The authors define two primary studies to test generalization:

Compositional Generalization (CompGen): Models are trained on specific transformation sequences (e.g., depth 1 or 2) and tested on unseen combinations or deeper sequences (e.g., depth 3) using the same atomic primitives.
Environmental Generalization (EnvGen): Models are trained on specific environmental parameters (e.g., 1-2 objects, 10x10 grids) and tested on out-of-distribution (OOD) parameters (e.g., 3-4 objects, 20x20 grids).

3. Key Contributions

COGITAO Generator: A flexible, open-source framework capable of generating millions of unique, controllable input-output rules at adjustable composition depths, surpassing existing datasets by orders of magnitude.
Benchmark Datasets: Release of multiple benchmark datasets targeting specific aspects of generalization (CompGen and EnvGen), enabling reproducible experimentation.
Extensions for Real-World Transfer: Introduction of RGB renderings and sequential action frameworks to facilitate research in natural vision and world models.
Comprehensive Baselines: Evaluation of diverse state-of-the-art architectures, including:
- Vanilla Transformer (TF): Standard baseline.
- Grid-TF: A Transformer adapted with object-centric inductive biases (Object Positional Encoding, Registers, Relative Positional Encoding).
- Pondering Looped TF (PL-TF): A recurrent Transformer with adaptive computation time (inspired by PonderNet) to simulate iterative reasoning.
- LLaDA: A diffusion-based language model.
- ResNet: A standard convolutional baseline.

4. Results

The experiments reveal a consistent and critical failure mode across all architectures:

In-Domain (ID) Performance: Models generally perform well on tasks similar to their training distribution (e.g., Grid-TF achieves ~80-90% accuracy on ID tasks).
Out-of-Distribution (OOD) Performance:
- Compositional Failure: When faced with unseen combinations of known transformations (e.g., "rotate + translate" when trained only on "rotate" and "translate" separately), performance drops precipitously, often to near 0%.
- Environmental Failure: Models struggle to generalize to larger grids, more objects, or more complex shapes, though ResNet shows some robustness to spatial variations due to convolutional inductive biases.
- Scaling Does Not Help: Increasing model size (up to 25M parameters) or training data volume (up to 1M samples) does not significantly close the generalization gap.
- LLM Performance: Even frontier Large Language Models (e.g., o3, Gemini) fail in In-Context Learning settings when asked to compose unseen transformation sequences, confirming the issue is architectural rather than data-limited.

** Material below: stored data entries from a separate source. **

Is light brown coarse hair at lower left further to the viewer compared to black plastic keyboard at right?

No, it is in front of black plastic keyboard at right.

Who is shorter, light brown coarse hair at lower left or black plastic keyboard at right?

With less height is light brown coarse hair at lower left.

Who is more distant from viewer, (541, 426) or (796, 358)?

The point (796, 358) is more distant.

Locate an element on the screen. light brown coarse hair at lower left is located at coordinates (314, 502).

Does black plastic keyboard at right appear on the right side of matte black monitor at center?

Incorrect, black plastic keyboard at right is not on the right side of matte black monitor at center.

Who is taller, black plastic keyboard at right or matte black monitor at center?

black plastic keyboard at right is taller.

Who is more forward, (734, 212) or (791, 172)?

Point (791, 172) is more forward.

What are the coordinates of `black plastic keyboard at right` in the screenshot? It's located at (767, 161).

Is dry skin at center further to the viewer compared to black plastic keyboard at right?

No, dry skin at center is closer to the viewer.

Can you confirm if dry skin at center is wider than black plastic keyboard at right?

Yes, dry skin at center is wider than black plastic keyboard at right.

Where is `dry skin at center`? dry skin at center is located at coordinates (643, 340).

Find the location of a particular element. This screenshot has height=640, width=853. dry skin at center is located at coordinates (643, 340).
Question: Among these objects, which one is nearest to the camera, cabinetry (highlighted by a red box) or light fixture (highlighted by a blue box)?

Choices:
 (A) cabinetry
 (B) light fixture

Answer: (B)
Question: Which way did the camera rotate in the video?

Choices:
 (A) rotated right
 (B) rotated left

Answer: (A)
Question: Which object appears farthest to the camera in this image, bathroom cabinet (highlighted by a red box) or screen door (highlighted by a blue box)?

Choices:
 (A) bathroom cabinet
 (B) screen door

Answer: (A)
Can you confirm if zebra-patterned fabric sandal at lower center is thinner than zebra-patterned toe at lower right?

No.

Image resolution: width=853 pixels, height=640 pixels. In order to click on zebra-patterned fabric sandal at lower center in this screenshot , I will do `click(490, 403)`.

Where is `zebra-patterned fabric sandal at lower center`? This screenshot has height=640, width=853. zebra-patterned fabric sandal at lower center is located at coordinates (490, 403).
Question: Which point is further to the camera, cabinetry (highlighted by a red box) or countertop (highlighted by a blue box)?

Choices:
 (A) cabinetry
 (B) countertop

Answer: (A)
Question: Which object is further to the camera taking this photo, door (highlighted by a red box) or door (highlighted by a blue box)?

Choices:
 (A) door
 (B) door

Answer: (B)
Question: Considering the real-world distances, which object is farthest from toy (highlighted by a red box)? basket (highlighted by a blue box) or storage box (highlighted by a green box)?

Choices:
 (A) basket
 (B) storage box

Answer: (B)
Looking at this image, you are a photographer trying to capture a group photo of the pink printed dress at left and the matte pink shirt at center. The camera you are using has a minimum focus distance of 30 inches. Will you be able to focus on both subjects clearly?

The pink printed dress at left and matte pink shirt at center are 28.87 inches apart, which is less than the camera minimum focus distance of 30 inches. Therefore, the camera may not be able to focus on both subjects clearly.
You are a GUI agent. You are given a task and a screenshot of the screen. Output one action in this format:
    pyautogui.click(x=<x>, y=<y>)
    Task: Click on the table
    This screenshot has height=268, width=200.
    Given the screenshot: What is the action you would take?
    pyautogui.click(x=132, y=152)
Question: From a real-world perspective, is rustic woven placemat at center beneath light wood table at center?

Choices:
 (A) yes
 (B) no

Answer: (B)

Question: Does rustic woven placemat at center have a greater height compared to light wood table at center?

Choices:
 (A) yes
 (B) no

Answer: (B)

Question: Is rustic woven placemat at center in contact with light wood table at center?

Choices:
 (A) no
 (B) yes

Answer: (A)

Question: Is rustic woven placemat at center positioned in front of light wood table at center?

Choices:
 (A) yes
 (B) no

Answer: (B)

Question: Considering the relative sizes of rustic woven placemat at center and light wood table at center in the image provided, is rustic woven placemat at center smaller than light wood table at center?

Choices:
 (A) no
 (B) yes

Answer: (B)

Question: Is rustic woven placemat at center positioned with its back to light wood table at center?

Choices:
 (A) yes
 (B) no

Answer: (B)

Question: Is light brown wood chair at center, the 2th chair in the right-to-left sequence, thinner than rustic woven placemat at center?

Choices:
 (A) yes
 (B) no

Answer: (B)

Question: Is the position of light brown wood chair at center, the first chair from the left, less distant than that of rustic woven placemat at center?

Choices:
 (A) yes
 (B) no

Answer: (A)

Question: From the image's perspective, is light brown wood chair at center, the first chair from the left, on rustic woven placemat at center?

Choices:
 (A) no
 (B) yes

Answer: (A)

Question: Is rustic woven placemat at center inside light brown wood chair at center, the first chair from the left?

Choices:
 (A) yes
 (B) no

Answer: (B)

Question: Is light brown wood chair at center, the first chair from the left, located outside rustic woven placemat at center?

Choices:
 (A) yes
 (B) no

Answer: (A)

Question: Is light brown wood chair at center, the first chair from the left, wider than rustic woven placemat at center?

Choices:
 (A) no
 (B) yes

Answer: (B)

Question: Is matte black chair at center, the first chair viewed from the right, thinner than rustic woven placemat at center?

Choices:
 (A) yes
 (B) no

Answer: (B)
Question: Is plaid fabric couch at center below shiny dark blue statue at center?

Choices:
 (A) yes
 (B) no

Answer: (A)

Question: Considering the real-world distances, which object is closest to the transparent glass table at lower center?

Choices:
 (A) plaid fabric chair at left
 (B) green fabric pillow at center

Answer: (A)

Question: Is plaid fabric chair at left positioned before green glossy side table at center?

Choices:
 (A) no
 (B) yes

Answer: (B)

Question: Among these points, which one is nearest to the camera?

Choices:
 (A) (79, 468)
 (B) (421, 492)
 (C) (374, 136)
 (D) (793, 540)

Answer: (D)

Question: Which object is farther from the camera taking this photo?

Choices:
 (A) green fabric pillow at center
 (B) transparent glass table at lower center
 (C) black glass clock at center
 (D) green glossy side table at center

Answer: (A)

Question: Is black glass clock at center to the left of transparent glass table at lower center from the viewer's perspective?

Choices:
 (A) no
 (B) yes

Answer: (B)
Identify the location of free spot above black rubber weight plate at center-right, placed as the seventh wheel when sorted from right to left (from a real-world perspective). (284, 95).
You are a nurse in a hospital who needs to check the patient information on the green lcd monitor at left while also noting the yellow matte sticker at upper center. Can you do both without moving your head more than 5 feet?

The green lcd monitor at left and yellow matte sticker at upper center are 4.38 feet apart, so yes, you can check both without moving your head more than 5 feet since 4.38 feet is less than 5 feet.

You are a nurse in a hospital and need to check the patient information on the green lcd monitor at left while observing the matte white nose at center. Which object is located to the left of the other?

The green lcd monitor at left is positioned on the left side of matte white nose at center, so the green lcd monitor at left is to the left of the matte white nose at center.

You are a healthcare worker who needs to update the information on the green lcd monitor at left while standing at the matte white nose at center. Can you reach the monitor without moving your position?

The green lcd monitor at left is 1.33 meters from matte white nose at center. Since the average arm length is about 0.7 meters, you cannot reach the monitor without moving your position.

Key Failure Modes Identified

ID Bias: Models apply the transformation seen most frequently during training, ignoring the specific OOD instruction.
Structural Composition Failure: Models can memorize specific sequences (high ID performance) but fail to decompose them into atomic parts to recombine them for OOD tasks.

5. Significance and Conclusion

Diagnosis of Current AI: COGITAO provides a controlled environment proving that current deep learning architectures rely heavily on pattern matching and memorization rather than true systematic reasoning. They fail to learn the underlying "grammar" of object transformations.
Future Direction: The paper argues that achieving human-like intelligence requires architectures that move beyond statistical correlation toward structured, compositional understanding.
Research Platform: By offering a scalable, controllable, and open framework, COGITAO serves as a critical diagnostic tool for developing next-generation models capable of robust generalization in both abstract and real-world visual domains.

In summary, COGITAO demonstrates that despite the success of large-scale models in in-domain tasks, the ability to systematically compose and recombine learned concepts remains a persistent, unsolved challenge in machine learning.